(Stored data entries)
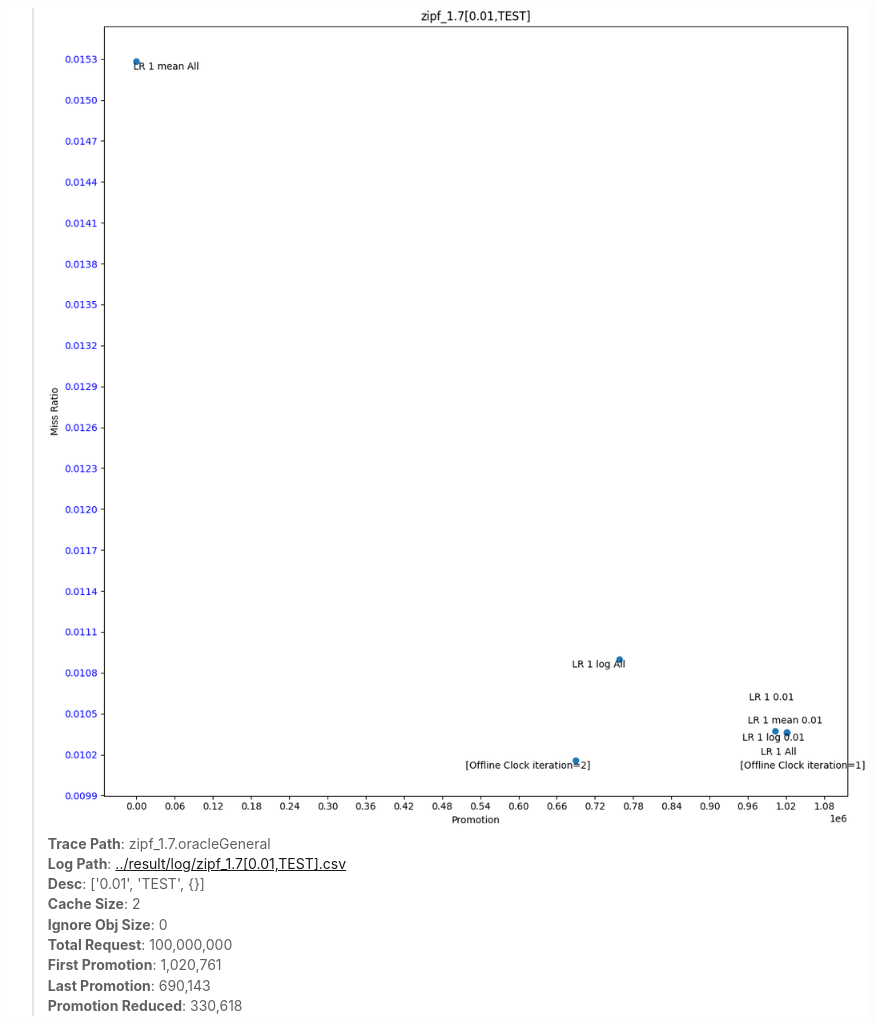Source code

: > ![graph](./graph/zipf_1.7[0.01,TEST].png)  
> **Trace Path**: zipf_1.7.oracleGeneral  
> **Log Path**: [../result/log/zipf_1.7[0.01,TEST].csv](../result/log/zipf_1.7[0.01,TEST].csv)  
> **Desc**: ['0.01', 'TEST', {}]  
> **Cache Size**: 2  
> **Ignore Obj Size**: 0  
> **Total Request**: 100,000,000  
> **First Promotion**: 1,020,761  
> **Last Promotion**: 690,143  
> **Promotion Reduced**: 330,618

#### TASK OBJECTIVE:
Return the source text lines from the listing above word for word, leaving out the pictures.

#### EXERCISE OUTPUT:
Source code

: > ![graph](./graph/zipf_1.7[0.01,TEST].png)  
> **Trace Path**: zipf_1.7.oracleGeneral  
> **Log Path**: [../result/log/zipf_1.7[0.01,TEST].csv](../result/log/zipf_1.7[0.01,TEST].csv)  
> **Desc**: ['0.01', 'TEST', {}]  
> **Cache Size**: 2  
> **Ignore Obj Size**: 0  
> **Total Request**: 100,000,000  
> **First Promotion**: 1,020,761  
> **Last Promotion**: 690,143  
> **Promotion Reduced**: 330,618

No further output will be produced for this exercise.